BEGIN EXERCISE DATA

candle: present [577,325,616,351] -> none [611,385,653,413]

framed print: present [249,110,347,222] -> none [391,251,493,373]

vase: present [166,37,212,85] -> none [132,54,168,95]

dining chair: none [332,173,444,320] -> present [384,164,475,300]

END EXERCISE DATA

> [TASK ITEM]: What is wanted is every line above, written out exactly.

> [ANSWER BOX]:
candle: present [577,325,616,351] -> none [611,385,653,413]

framed print: present [249,110,347,222] -> none [391,251,493,373]

vase: present [166,37,212,85] -> none [132,54,168,95]

dining chair: none [332,173,444,320] -> present [384,164,475,300]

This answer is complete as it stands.